Hepzibah Pyncheon is different from her cousin Judge Pyncheon in almost every way except for one: she takes huge (and arguably unwarranted) personal pride in her family. Hepzibah seems to believe that she is an aristocrat surrounded by lower-class people. The narrator points out that not only does Hepzibah have nothing much to be proud of in being a Pyncheon, but the whole idea of "gentlemen" and "ladies" belongs to an aristocratic class system that should have died out with the American Revolution.
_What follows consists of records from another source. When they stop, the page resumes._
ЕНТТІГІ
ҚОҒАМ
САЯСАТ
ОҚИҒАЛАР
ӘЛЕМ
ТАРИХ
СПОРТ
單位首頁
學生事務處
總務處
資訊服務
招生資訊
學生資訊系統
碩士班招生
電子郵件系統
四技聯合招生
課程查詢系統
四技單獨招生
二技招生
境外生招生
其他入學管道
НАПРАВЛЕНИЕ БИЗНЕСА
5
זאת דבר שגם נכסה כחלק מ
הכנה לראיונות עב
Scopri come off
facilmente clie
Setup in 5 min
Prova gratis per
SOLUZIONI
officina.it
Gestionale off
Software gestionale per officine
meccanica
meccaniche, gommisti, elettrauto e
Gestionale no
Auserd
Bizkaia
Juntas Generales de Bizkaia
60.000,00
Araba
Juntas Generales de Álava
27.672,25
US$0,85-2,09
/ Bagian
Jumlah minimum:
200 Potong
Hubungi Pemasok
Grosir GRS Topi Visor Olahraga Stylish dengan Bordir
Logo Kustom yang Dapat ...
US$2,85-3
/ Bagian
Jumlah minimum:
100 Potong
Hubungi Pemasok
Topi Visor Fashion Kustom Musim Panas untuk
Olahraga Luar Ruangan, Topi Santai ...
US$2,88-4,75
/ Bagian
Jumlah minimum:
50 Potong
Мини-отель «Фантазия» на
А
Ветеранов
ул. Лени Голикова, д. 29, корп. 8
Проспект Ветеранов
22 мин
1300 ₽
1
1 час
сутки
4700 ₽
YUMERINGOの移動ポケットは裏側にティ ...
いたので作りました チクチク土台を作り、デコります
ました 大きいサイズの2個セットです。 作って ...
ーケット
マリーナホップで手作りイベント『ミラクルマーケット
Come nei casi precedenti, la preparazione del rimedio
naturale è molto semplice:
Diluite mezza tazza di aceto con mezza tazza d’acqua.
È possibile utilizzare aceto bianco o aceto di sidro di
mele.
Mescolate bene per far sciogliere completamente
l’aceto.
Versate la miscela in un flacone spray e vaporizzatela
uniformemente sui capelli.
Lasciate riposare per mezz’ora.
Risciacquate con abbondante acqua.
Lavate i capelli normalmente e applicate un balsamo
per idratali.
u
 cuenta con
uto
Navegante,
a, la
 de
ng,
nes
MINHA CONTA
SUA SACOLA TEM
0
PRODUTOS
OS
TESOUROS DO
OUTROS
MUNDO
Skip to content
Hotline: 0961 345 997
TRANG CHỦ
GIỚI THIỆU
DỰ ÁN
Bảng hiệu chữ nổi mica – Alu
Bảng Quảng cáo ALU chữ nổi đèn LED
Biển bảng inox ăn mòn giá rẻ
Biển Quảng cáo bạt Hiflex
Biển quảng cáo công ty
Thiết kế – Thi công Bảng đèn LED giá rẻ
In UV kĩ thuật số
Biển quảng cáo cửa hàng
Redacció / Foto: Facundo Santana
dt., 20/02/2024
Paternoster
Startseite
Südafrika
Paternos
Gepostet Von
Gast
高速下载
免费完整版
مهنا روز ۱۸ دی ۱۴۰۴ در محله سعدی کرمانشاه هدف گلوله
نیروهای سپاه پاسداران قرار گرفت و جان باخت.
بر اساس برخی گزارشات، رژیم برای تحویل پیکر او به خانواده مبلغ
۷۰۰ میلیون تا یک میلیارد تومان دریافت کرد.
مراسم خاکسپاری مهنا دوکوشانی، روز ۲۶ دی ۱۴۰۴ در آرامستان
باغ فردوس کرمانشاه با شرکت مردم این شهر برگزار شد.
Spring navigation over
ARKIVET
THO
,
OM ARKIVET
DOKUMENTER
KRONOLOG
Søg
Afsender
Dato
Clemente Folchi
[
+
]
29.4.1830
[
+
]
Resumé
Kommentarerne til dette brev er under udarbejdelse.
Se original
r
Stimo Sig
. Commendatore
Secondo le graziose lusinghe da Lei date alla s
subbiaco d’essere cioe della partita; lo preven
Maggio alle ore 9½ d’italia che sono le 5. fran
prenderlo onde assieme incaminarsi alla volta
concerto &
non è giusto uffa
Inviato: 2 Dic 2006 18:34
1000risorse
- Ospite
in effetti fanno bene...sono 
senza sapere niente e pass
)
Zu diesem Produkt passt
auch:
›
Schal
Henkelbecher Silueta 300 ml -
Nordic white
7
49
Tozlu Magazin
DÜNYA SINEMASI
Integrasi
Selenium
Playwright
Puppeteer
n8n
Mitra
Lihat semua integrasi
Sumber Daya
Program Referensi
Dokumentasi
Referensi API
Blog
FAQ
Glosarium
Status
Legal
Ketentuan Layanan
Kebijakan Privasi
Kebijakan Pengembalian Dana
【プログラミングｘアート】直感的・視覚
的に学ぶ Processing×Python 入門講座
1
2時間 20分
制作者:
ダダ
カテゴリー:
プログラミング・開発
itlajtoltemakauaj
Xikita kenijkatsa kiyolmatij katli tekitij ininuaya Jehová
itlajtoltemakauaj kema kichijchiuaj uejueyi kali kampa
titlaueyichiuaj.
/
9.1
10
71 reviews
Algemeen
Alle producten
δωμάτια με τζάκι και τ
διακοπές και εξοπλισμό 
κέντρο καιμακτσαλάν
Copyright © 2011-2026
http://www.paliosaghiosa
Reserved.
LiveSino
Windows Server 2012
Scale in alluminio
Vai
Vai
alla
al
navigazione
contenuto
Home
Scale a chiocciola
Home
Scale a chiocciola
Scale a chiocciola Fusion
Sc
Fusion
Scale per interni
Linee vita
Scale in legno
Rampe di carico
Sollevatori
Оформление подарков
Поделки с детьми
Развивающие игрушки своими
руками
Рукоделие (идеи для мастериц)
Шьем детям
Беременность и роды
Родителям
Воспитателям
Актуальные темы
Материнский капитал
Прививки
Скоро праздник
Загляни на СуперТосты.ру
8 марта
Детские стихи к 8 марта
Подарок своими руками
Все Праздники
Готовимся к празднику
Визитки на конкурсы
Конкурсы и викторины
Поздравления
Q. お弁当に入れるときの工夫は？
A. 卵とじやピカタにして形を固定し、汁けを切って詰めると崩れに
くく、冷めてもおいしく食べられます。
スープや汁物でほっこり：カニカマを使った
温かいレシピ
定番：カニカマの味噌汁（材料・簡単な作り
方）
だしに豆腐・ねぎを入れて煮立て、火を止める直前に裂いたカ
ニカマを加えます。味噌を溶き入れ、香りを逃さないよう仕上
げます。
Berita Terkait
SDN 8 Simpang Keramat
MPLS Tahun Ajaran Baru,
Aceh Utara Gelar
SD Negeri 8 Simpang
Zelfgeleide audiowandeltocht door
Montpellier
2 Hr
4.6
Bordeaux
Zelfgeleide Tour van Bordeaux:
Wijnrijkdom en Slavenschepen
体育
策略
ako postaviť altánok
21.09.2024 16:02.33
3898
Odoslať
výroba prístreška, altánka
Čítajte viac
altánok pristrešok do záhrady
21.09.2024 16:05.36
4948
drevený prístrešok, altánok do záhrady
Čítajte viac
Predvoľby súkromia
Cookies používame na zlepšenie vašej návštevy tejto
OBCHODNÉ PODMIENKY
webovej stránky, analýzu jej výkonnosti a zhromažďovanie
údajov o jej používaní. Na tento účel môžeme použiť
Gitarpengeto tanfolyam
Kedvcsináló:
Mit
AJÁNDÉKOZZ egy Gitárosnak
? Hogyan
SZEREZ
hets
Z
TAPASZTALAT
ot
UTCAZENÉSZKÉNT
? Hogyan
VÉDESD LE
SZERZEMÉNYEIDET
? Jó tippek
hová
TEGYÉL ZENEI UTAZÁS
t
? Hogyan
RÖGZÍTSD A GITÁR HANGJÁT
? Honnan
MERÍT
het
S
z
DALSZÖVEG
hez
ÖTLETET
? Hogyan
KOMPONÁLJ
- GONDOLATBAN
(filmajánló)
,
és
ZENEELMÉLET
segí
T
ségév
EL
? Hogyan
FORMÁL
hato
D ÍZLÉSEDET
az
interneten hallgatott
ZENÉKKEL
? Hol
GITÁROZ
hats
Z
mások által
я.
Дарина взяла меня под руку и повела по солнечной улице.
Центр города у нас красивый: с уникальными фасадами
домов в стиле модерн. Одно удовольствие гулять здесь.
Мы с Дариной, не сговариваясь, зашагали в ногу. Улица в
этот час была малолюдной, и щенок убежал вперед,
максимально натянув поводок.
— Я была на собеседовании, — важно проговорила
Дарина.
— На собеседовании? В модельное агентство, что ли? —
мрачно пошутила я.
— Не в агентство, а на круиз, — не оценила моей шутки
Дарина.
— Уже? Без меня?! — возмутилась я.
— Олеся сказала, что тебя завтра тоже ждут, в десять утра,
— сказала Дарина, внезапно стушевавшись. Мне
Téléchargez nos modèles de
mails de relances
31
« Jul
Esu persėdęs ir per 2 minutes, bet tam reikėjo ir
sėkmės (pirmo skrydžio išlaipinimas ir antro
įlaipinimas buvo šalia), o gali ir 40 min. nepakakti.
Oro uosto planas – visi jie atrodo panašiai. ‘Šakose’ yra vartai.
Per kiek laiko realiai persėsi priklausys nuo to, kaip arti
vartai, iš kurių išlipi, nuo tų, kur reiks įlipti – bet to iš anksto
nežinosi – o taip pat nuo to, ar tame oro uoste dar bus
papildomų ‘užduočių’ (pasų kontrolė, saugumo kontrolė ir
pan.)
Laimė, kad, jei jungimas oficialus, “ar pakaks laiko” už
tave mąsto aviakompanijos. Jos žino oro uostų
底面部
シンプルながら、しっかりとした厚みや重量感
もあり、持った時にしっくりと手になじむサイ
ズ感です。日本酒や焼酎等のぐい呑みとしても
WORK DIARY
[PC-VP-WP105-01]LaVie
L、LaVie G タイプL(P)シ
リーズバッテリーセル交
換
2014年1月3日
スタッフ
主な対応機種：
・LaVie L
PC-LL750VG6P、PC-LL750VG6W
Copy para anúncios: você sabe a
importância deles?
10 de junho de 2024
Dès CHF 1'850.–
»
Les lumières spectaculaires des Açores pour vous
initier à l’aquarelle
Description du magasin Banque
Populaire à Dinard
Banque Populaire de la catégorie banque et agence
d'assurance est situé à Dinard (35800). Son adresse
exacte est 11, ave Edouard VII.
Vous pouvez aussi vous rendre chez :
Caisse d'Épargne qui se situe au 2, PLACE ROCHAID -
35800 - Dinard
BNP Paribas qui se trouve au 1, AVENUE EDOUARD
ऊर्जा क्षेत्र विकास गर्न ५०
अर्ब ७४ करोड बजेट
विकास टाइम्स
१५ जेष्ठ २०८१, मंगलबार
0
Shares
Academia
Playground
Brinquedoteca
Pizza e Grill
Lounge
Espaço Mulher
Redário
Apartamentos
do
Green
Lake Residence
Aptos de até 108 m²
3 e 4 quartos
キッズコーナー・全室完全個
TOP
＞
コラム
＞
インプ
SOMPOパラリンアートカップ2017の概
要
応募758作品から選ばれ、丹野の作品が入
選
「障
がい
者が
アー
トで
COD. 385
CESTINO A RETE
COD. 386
No matter how wrong Hepzibah may be about her family pride, she truly believes in it: she's willing to become absolutely penniless and desperate before finally caving in and opening her shop in the House of the Seven Gables. And once she actually unlocks the door for customers for the first time, she bursts into tears – what would her grand ancestors think of her working for her living?! Hepzibah's family pride keeps her locked in her cold, empty house for 30 years. Hawthorne is using her example to show the ways in which pride (especially false pride) can be both damaging to other people and self-destructive.
Although the Maule and Pyncheon families seem opposed in every way (in terms of social respectability, wealth, influence, and power), they share the same unbending family pride. It's this shared characteristic that prompts them to fight one another endlessly for 150 years.
Hawthorne is drawing on the Puritan religious idea of the "elect" in his depiction of Judge Pyncheon's notion that his economic success and public respectability prove his moral virtue.